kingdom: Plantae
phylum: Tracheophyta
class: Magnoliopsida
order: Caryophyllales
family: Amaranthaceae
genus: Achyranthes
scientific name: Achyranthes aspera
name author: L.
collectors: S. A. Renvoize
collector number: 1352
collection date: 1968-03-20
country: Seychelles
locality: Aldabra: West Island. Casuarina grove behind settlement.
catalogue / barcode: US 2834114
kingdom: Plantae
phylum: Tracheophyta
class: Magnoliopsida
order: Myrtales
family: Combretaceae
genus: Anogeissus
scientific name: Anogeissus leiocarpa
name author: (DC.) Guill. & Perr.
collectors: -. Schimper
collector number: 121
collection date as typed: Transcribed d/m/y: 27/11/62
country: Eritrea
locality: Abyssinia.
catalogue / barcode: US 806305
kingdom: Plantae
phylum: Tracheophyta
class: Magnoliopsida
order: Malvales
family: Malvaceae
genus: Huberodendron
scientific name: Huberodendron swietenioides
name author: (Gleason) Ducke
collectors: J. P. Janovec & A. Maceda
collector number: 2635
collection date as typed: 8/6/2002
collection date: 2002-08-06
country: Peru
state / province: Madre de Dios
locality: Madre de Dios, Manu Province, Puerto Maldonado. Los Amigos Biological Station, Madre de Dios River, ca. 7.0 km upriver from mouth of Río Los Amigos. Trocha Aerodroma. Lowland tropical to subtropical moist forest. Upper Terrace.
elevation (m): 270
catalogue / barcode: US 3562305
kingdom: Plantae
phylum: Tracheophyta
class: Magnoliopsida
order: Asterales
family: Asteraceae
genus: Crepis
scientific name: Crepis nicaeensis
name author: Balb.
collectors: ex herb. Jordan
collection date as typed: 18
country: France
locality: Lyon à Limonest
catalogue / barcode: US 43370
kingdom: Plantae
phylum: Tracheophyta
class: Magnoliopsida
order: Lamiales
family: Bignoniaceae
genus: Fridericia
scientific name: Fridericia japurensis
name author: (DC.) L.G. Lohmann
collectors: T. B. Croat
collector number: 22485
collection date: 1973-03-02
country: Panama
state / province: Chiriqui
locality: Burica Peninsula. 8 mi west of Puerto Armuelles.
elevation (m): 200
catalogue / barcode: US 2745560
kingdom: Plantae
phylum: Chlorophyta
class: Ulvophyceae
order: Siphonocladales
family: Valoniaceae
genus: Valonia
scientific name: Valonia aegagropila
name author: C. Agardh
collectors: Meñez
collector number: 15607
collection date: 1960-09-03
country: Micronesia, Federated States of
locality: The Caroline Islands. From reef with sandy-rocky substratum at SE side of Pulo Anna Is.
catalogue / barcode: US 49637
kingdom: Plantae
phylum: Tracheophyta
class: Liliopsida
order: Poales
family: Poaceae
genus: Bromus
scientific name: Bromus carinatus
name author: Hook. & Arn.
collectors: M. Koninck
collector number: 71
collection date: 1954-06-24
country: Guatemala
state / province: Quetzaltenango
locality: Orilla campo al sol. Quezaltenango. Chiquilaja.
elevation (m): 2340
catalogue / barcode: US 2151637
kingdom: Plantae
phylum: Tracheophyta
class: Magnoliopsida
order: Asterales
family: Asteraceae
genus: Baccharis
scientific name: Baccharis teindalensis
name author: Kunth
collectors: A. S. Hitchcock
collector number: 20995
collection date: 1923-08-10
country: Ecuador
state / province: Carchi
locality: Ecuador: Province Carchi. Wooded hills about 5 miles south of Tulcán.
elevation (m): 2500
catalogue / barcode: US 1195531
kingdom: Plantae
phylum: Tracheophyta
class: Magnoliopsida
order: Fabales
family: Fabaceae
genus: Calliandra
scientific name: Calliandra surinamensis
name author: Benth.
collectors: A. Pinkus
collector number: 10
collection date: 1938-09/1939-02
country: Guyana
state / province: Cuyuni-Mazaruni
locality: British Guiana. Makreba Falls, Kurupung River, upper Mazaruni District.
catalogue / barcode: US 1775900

----

→ What the exercise asks:
Copy the lines from the material word for word, starting with the line that contains "scientific name: Anogeissus leiocarpa" and going on through the line that contains "state / province: Madre de Dios".

→ Finished answer:
scientific name: Anogeissus leiocarpa
name author: (DC.) Guill. & Perr.
collectors: -. Schimper
collector number: 121
collection date as typed: Transcribed d/m/y: 27/11/62
country: Eritrea
locality: Abyssinia.
catalogue / barcode: US 806305
kingdom: Plantae
phylum: Tracheophyta
class: Magnoliopsida
order: Malvales
family: Malvaceae
genus: Huberodendron
scientific name: Huberodendron swietenioides
name author: (Gleason) Ducke
collectors: J. P. Janovec & A. Maceda
collector number: 2635
collection date as typed: 8/6/2002
collection date: 2002-08-06
country: Peru
state / province: Madre de Dios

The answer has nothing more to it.